Currently the maximum stiffness of a malleable link is considerably weaker than that of an equivalent solid steel rigid link, and this is one of the key areas we are focusing research on improving as motion precision and accuracy are impacted. We have created the largest existing variable stiffness link at roughly 800 mm length and 50 mm diameter, which suits malleable robots towards small and medium size workspaces. Our current results evaluating this accuracy are good, however achieving a uniform stiffness across the entire malleable link can be problematic due to the production of wrinkles under bending in the encapsulating membrane. As demonstrated by our SCARA topology results, this can produce slight structural variations resulting in reduced accuracy.
Does the robot have any way of knowing its own shape? Potentially, could this system reconfigure itself somehow?
Currently we compute the robot topology using motion tracking, with markers placed on the joints of the robot. Using distance geometry, we are then able to obtain the forward and inverse kinematics of the robot, of which we can use to control the end effector (the gripper) of the robot. Ideally, in the future we would love to develop a system that no longer requires the use of motion tracking cameras.
As for the robot reconfiguring itself, which we call an “intrinsic malleable link,” there are many methods that have been demonstrated for controlling a continuum structure, such as using positive pressure or via tendon wires, however the ability to in real-time determine the curvature of the link, not just the joint positions, is a significant hurdle to solve. However, we hope to see future development on malleable robots work towards solving this problem.

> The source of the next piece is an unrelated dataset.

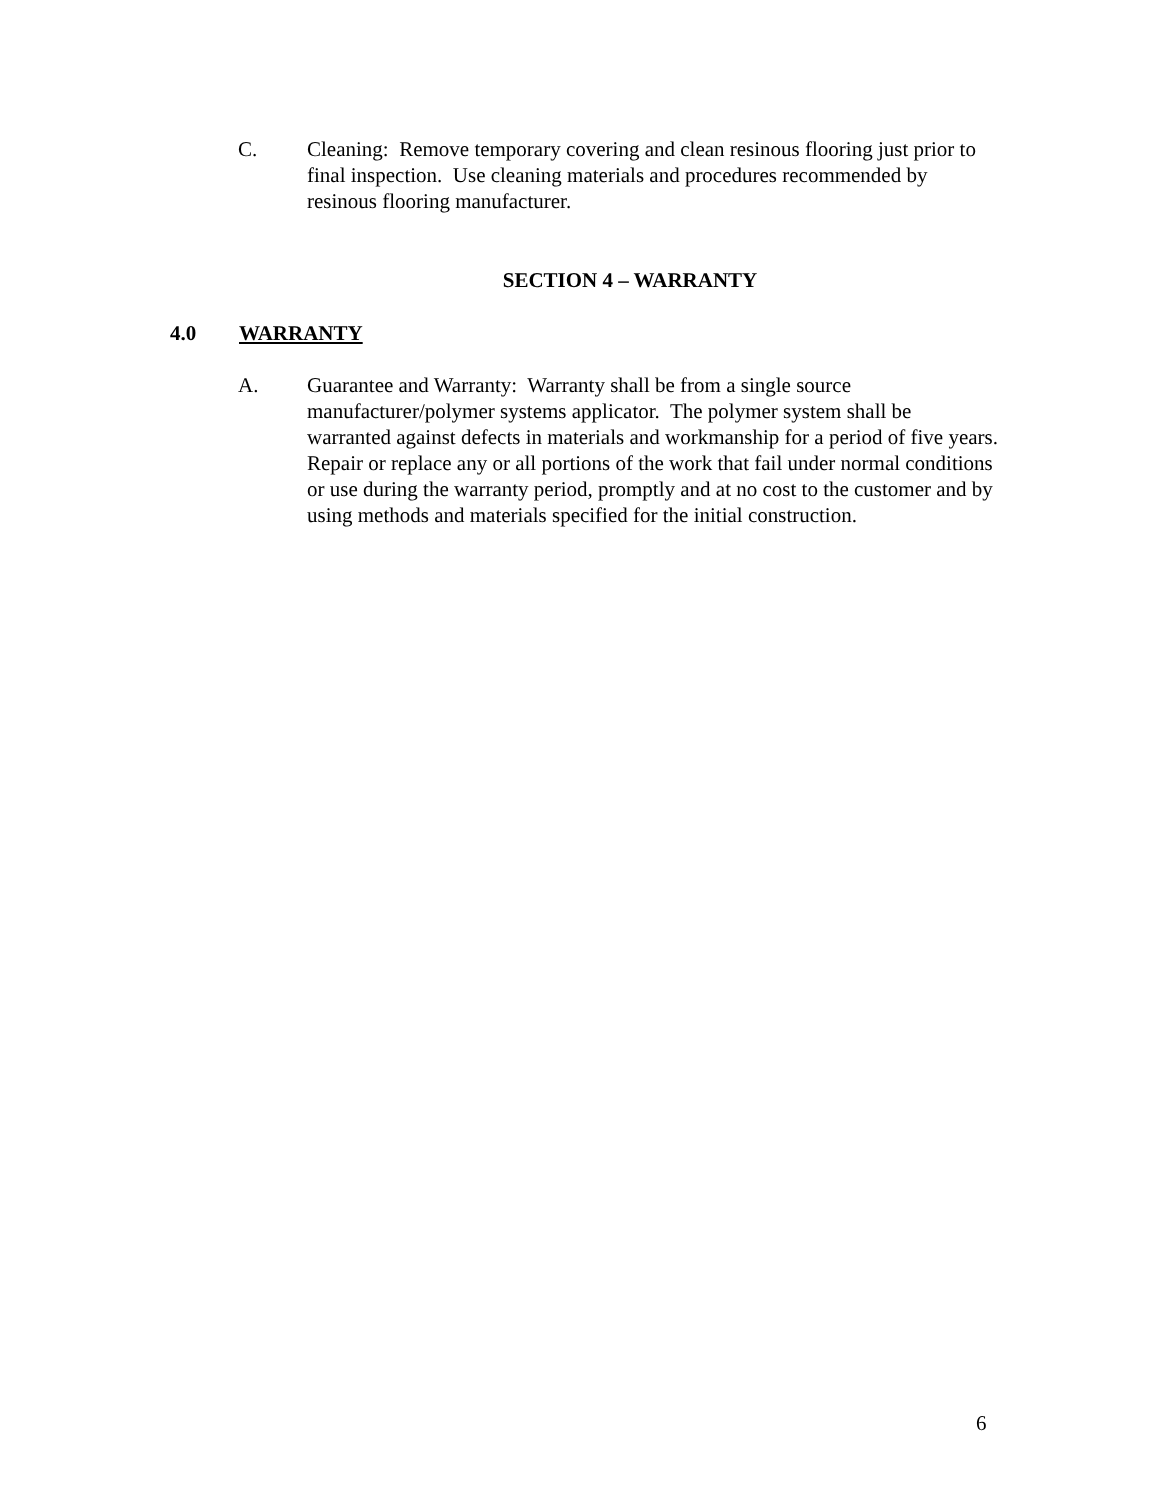C. Cleaning: Remove temporary covering and clean resinous flooring just prior to final inspection. Use cleaning materials and procedures recommended by resinous flooring manufacturer.
SECTION 4 – WARRANTY
4.0 WARRANTY
A. Guarantee and Warranty: Warranty shall be from a single source manufacturer/polymer systems applicator. The polymer system shall be warranted against defects in materials and workmanship for a period of five years. Repair or replace any or all portions of the work that fail under normal conditions or use during the warranty period, promptly and at no cost to the customer and by using methods and materials specified for the initial construction.
6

What are you working on next?
For us, refining the kinematics of the robot to enable a robust and complete system for allowing a user to collaboratively reshape the robot, while still achieving the accuracy expected from robotic systems, is our current main goal. Malleable robots are a brand new field we have introduced, and as such provide many opportunities for development and optimization. Over the coming years, we hope to see other researchers work alongside us to solve these problems.
“Design and Workspace Characterization of Malleable Robots,” by Angus B. Clark and Nicolas Rojas from Imperial College London, was presented at ICRA 2020.